Les boules argentées, les minuscules dorées, les multicolores, l’imposante étoile argentée qui couronnait le haut du sapin, les petits anges malicieux et leurs ailes délicatement dorés, la couronne de l’avent, les interminables guirlandes… Daphné effleura du bout des doigts le vieux carton, respira cette odeur de renfermé qu’il transportait avec lui. Cette senteur particulière qui lui rappelait qu’il était temps de parer la maison de son habit de Noël. Elle avait beaucoup de mal à masquer son excitation. Son père descendit le dernier carton du grenier et lui tendit pour qu’elle puisse l’amener dans le salon avec les autres. L’après-midi il était revenu avec un énorme sapin à l’équilibre incertain, il avait dû l’ensorceler pour que ce dernier ne s’affale sur la table basse. Daphné s’installa en tailleur devant la cheminée et commença à déballer avec délicatesse toutes les décorations.

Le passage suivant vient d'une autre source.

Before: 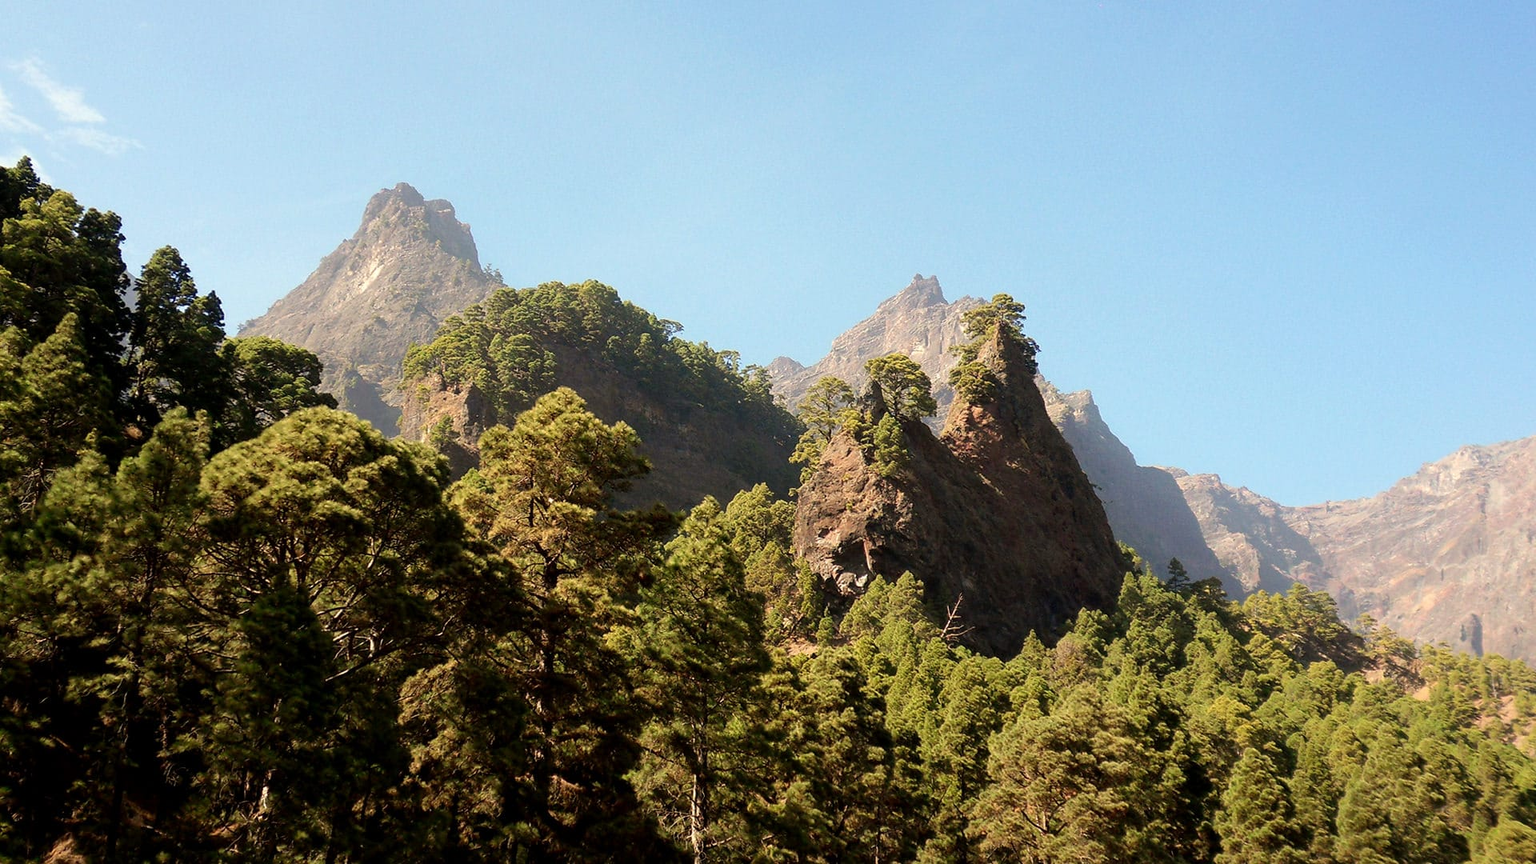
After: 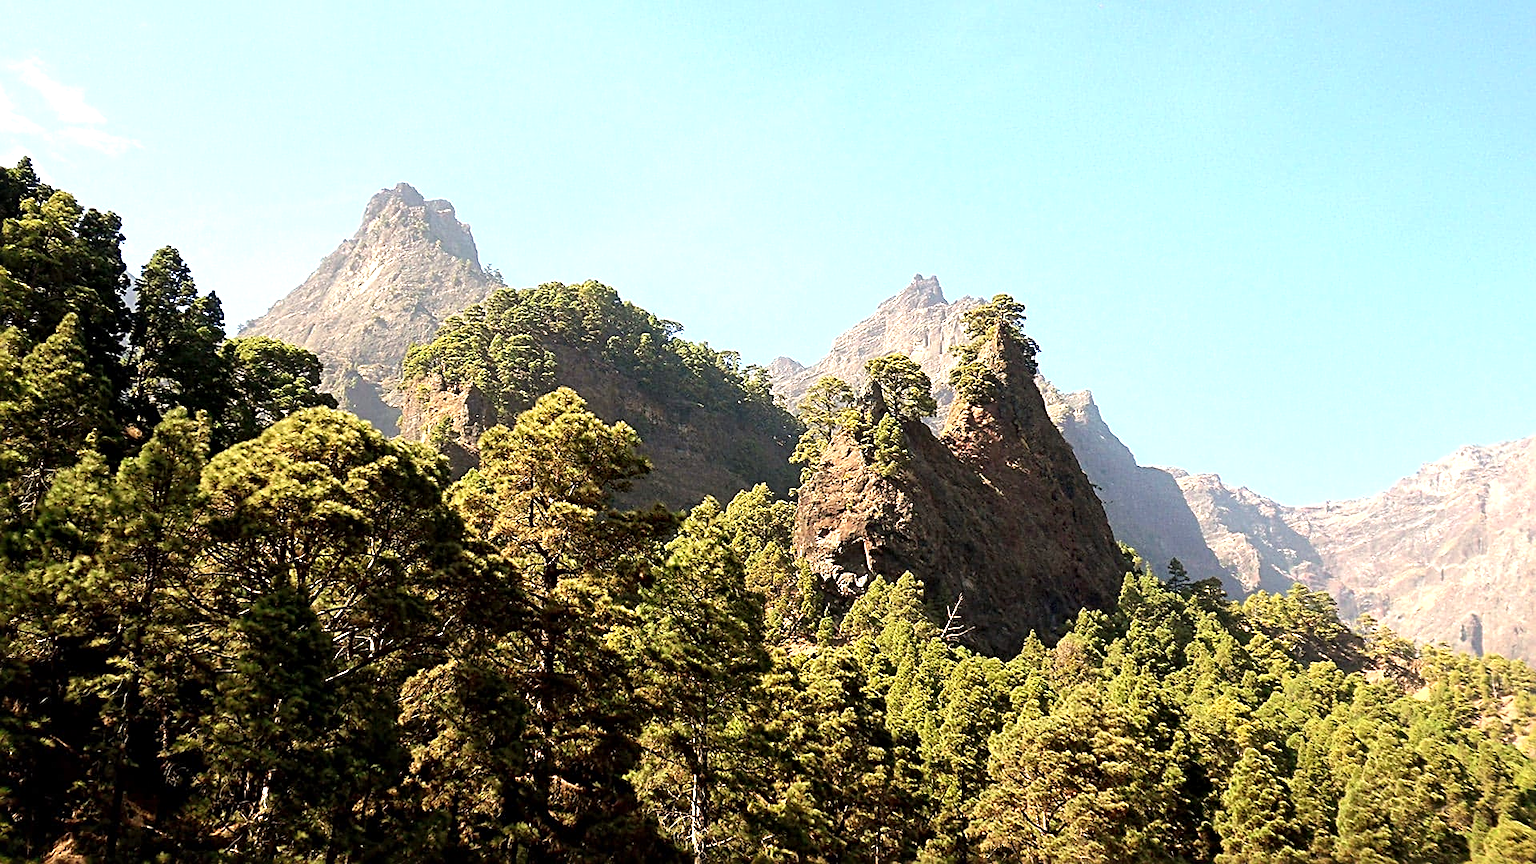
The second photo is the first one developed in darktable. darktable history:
exposure: black level correction 0, exposure 0.68 EV, compensate exposure bias true, compensate highlight preservation false
sharpen: radius 2.817, amount 0.715
local contrast: mode bilateral grid, contrast 20, coarseness 50, detail 120%, midtone range 0.2
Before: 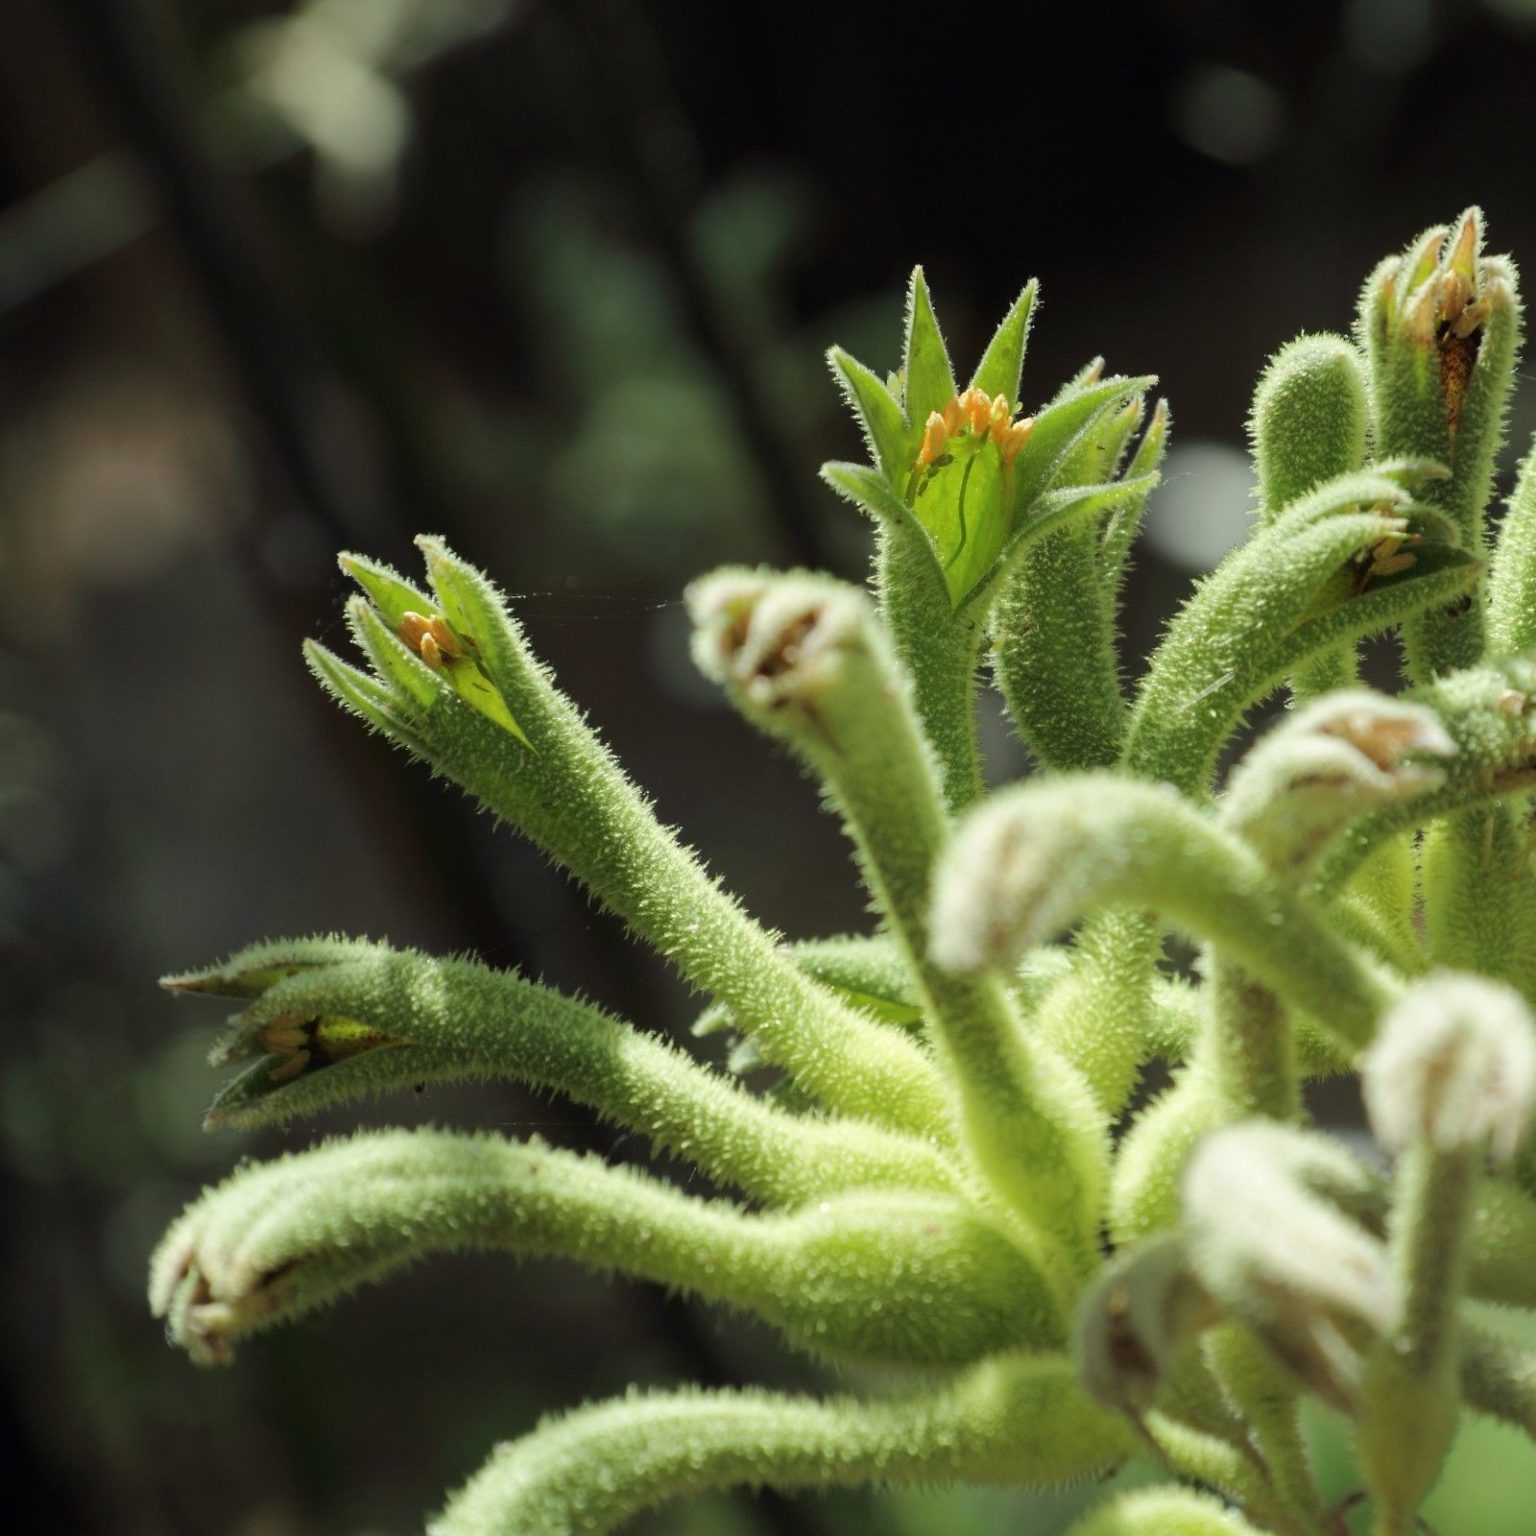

-Pourquoi ta sœur n’est-elle pas là ? s’inquiéta son père.
Cette absence ne lui ressemblait pas. Elle aurait dû sautiller, courir dans tous les sens, grimper sur le buffet pour tenter d’accrocher l’étoile en haut du sapin, déclarer que leur sapin était vraiment le plus beau de la terre entière. Tout comme Daphné, Astéria adorait beaucoup la période précédent Noël. Bien évidemment comme tous les enfants elle adorait déballer ses cadeaux, s’extasier devant le dernier jouet qu’elle venait de recevoir, s’étonner de la perspicacité du père Noël qui voyait toujours juste. Mais ce qu’elle adorait tout autant c’était tous les préparatifs dont la décoration de la maison et de l’arbre de Noël.
-Je ne sais pas, quand elle est rentrée tout à l’heure, elle est directement montée à l’étage ! répondit Daphné tout en déballant un ours polaire.
-Je te laisse continuer sans moi, ma chérie, ajouta son père en se levant. Je vais voir si ta sœur va bien.
Elle l’entendit se diriger vers les escaliers. Elle continua à déballer les étoiles, les bonhommes de neige, les lutins en silence. Une petite voix plaintive s’échappa du carton, c’était les boules de Noël animées qui se plaignaient « bah alors c’est pas trop tôt, on commençait à étouffer nous là dedans ». Daphné rigola, c’était ces préférées, elles avaient toujours un petit commentaire à faire sur le temps, la décoration, les tenues vestimentaires…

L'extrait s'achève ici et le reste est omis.